Home prices have also begun to cool. PHOTO BY VICTOR J. BLUE/BLOOMBERG
Good Morning!
The numbers are in and, as one economist puts it, April was the cruellest month for the housing market.
Home sales data show softening in Canada’s four largest markets, especially Toronto, where prices may have peaked, says RBC Economics.
“All evidence points to the Bank of Canada’s rate tightening cycle starting to have an impact,” wrote RBC economist Carrie Freestone.
The drop in sales and slowing home price growth signals a market shift is underway, says RBC.
Sales in April fell 26% in Toronto from March, 22% in Calgary and 17% in Vancouver. “Apart from the early pandemic shock, Toronto’s decline in home sales was the sharpest single-month decline since the market correction in the late ’80s,” wrote Freestone.
Aside from Calgary and Edmonton, home sales in other major Canadian markets have sunk below their pre-pandemic levels, says Capital Economics.
Prices have also begun to cool. Toronto prices dropped 6.4% in April on a seasonally-adjusted basis from the month before, the worst drop since April 2020, when the pandemic basically froze the market. Vancouver prices rose 1% but that’s half the average pace over the past six months, said RBC.
Another important indicator is sales-to-new-listings ratios which declined in Toronto, Vancouver and Montreal as fewer Canadians listed their homes, and those who did, saw them sitting on the market longer, said Freestone. Among major markets, only Calgary saw the ratio rising higher into seller’s market territory.

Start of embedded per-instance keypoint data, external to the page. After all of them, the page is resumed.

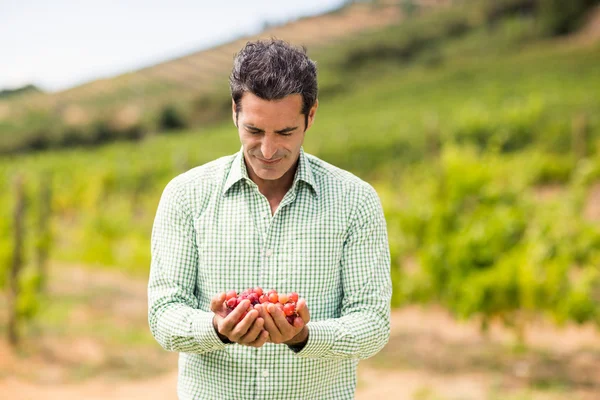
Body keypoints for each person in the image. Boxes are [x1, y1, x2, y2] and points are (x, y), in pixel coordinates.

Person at [148, 38, 392, 400]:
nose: (267, 150)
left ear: (310, 116)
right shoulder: (186, 195)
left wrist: (305, 336)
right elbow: (163, 314)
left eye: (285, 133)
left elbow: (372, 323)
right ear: (235, 112)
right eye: (254, 131)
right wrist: (216, 328)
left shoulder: (355, 201)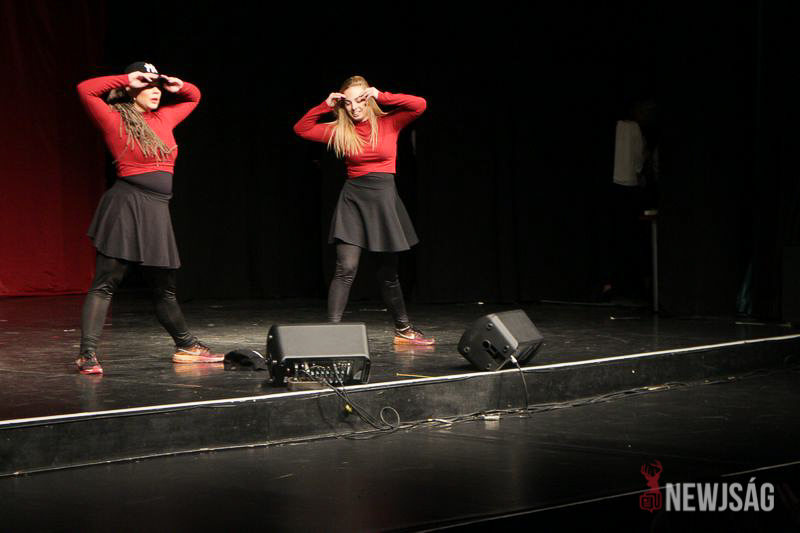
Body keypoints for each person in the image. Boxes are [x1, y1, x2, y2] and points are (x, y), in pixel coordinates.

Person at [74, 61, 221, 374]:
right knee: (106, 284)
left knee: (164, 289)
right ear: (131, 89)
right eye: (147, 86)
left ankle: (186, 346)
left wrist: (177, 85)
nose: (155, 92)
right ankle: (87, 355)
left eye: (158, 87)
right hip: (126, 205)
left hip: (156, 210)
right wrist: (129, 78)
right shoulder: (114, 118)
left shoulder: (165, 117)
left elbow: (194, 97)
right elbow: (85, 89)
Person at [293, 75, 435, 345]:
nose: (354, 107)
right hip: (353, 201)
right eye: (348, 103)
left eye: (360, 100)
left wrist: (382, 95)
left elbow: (419, 105)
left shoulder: (389, 122)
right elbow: (302, 129)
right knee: (345, 268)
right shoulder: (340, 130)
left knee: (388, 273)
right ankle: (331, 334)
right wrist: (325, 105)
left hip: (383, 200)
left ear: (368, 100)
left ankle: (403, 329)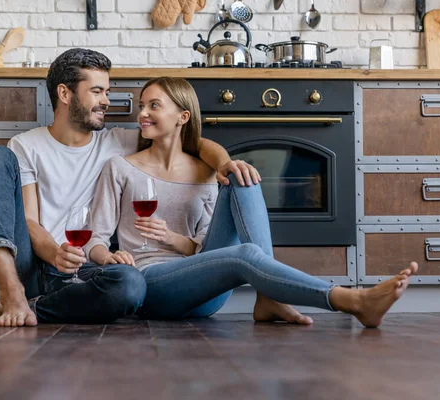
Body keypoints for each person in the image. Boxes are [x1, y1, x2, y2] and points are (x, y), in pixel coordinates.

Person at [0, 49, 260, 327]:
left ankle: (9, 309)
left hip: (86, 275)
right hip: (29, 270)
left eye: (106, 91)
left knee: (131, 284)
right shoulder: (27, 145)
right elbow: (28, 221)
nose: (106, 101)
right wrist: (55, 254)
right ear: (65, 94)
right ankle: (9, 295)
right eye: (97, 91)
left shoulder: (118, 142)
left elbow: (191, 141)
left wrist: (223, 164)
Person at [86, 76, 419, 328]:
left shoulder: (207, 173)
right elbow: (96, 240)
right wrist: (111, 257)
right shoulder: (120, 168)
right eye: (142, 105)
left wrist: (172, 238)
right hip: (152, 284)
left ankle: (269, 296)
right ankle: (351, 300)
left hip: (205, 292)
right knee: (244, 254)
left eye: (153, 106)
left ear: (182, 116)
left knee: (241, 175)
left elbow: (203, 248)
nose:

“April proved to be the cruellest month for the housing market, with the recent jump in mortgage rates causing large falls in sales across the country,” wrote Capital’s senior Canada economist Stephen Brown.
For the first time since 2010, nationally-available uninsured 5-year fixed rates are all above 4%, writes mortgage analyst Robert McLister in his newsletter.
The cheapest is 4.04%, a rate that is two-and-a-half times the record low of 1.64% seen just 16 months ago, he said.
McLister cites TD research that estimates 5-year fixed rates have increased 140 basis points year to date, which equals about a 12% decline in affordability for the average homebuyer.
Past periods of rising rates have reduced housing activity by 10-22% in the following year, said TD.
April’s slump in home sales along with the unexpected fall in hours worked seen in Friday’s job data could weigh on GDP, said Capital, which estimates the drop in real estate activity alone could shave 0.2% off the month’s gross domestic product.
A fall in April’s GDP is unlikely to bring a pause in the Bank of Canada’s hiking cycle, said Brown, “nevertheless the plunge in home sales still reinforces our view that the Bank is underestimating the impact that tighter monetary policy will have on the economy.”
Capital expects that further drops in home sales and a “marked decline” in residential investment in coming quarters will push GDP growth down in 2023 and cause the Bank to pause its tightening sooner than markets expect.